Platão permanece até ao fim um dualista antifí-sico. Ele e seus seguidores são os maiores responsáveis pela imposição da antropologia “religiosa” ao pensamento ocidental. — Id., p. 41.
Esta última crença, especialmente — a idéia de que a alma pode subsistir sem o corpo — implica obviamente alguma forma de dualismo corpo-alma. (…) Este dualismo corpo-alma era uma implicação necessária da doutrina grega da imortalidade da alma. — Id., p. 59.
Ora, há algumas poucas passagens escriturísticas isoladas que podem sugerir a idéia da imortalidade da alma no sentido grego, mas o ponto de vista normal bíblico é bem diverso: No Novo Testamento é a ressurreição do corpo que é acentuada, e esta doutrina é quase uma contradição direta da escatologia “órfica”. Por que, então se inclinavam os pais para essa noção em grande parte anti-bíblica? – Ibid.
Fato é que a adoção, por parte dos Pais da idéia “religiosa” da imortalidade da alma separada do corpo forçou-os a adotar a doutrina do dualismo corpo-alma. — Id., p. 61.
A idéia do estado intermediário afinal se tornou na doutrina do purgatório. — Ibid.
Os Pais sem dúvida foram impressionados pela força do argumento apresentado pela filosofia grega para provar a imortalidade da alma. E afinal, naturalmente, a idéia de um estado intermediário deu ao ser humano outra oportunidade de ser purificado de seus pecados antes do último juízo. Foi o desenvolvimento dessa noção que levou à doutrina do purgatório, com todas as superstições e práticas objetáveis que afinal constituíram o sistema purgatorial e, em última análise, forneceram parte da imediata causa da Reforma. — Id., p. 62.
A antropologia resultante dos ensinos dos Pais da Igreja era uma mistura de idéias bíblicas e gregas. Acrescentaram à idéia neotestamentária da ressurreição do corpo, a idéia de um estado intermediário no qual a alma existe à parte do corpo, aguardando sua recuperação no fim. — Id., p. 77.
A antropologia “religiosa”, no que concerne ao pensamento do Ocidente, é de origem grega, e não bíblica. É também típica das religiões orientais em geral, tais como o induísmo e o budismo. Parece ser caracteristicamente “religiosa”, e por esta e outras razões tem-se inclinado a insinuar-se no ponto de vista cristão acerca do homem, corrompendo-o. Isto, como vimos, aconteceu nos períodos patrístico e medieval, e o catolicismo e protestantismo modernos têm-se inclinado a perpetuar este erro primitivo. — Id., p. 163.

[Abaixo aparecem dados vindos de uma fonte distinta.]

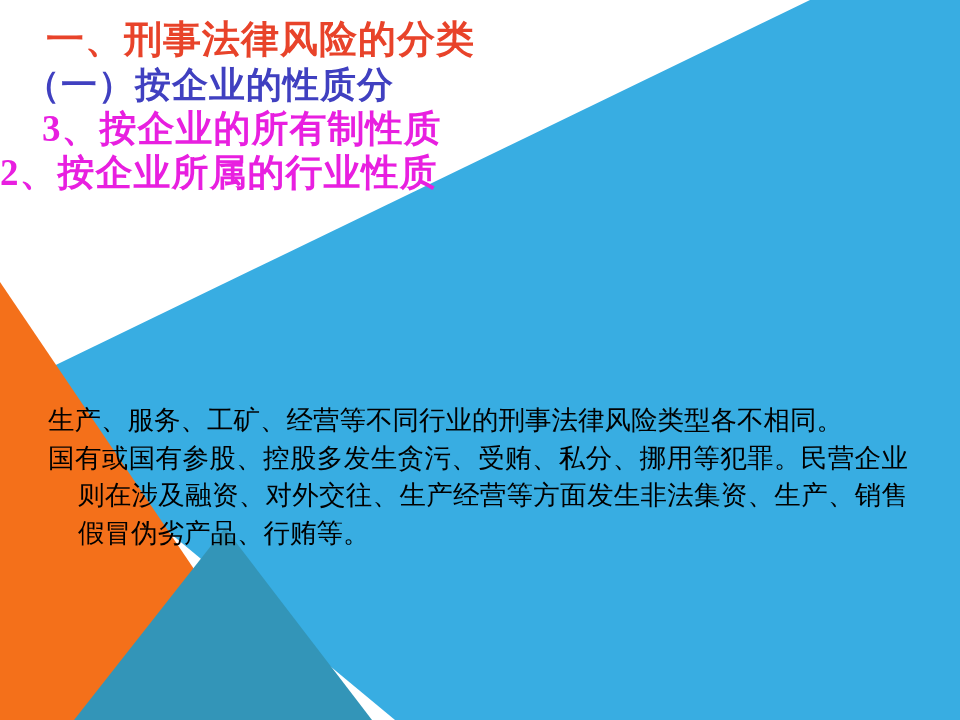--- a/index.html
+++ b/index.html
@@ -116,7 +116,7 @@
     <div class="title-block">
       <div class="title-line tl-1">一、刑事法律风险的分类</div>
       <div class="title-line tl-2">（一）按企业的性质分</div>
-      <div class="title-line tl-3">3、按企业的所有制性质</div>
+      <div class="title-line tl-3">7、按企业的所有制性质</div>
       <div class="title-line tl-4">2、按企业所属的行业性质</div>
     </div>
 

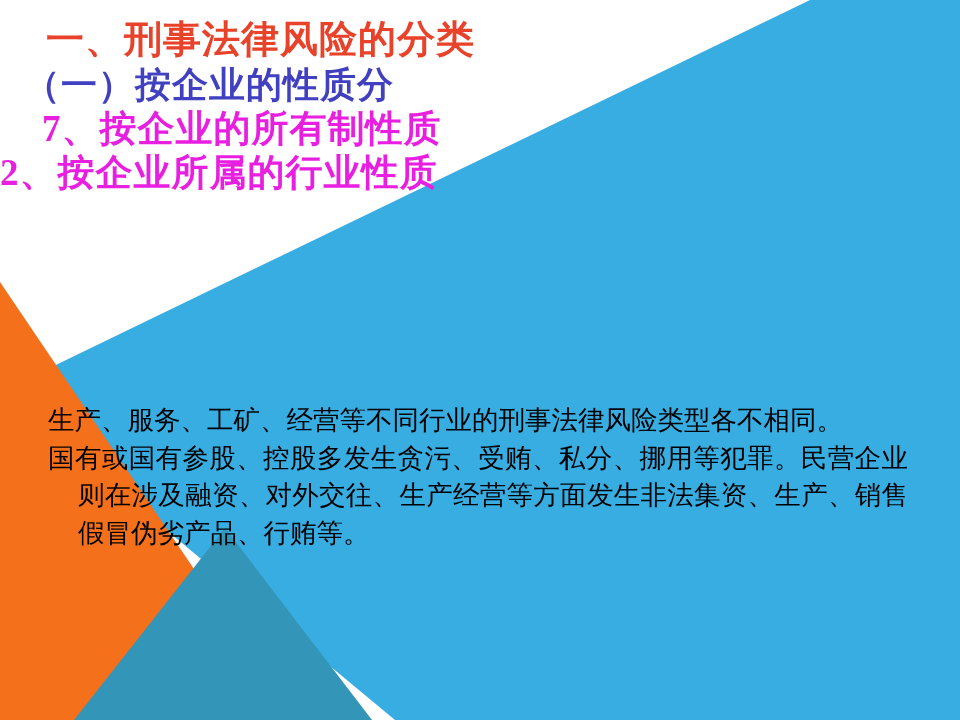--- a/index.html
+++ b/index.html
@@ -68,6 +68,7 @@
   .tl-4 {
     font-size: 37px;
     color: #e81fe0;
+    padding-left: 42px;
     letter-spacing: 1px;
     margin-top: 3px;
   }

O ponto de vista bíblico acerca do homem é inteiramente diverso do “religioso”. — Id., p. 164.
A idéia da imortalidade da alma no sentido grego pode ser sugerido em algumas passagens da literatura erudita e é positivamente encontrada em certos trechos dos apócrifos. Esta linha de pensamento desenvolveu-se mais tarde no judaísmo helenístico da Escola Alexandrina, no período inter-testamentário, do qual o filósofo religioso Plínio é o máximo exemplo. — Id., p. 178.
Estes são alguns exemplos da legião de defensores da imortalidade condicional, ou vida unicamente em Cristo, e da destruição final dos pecadores impenitentes.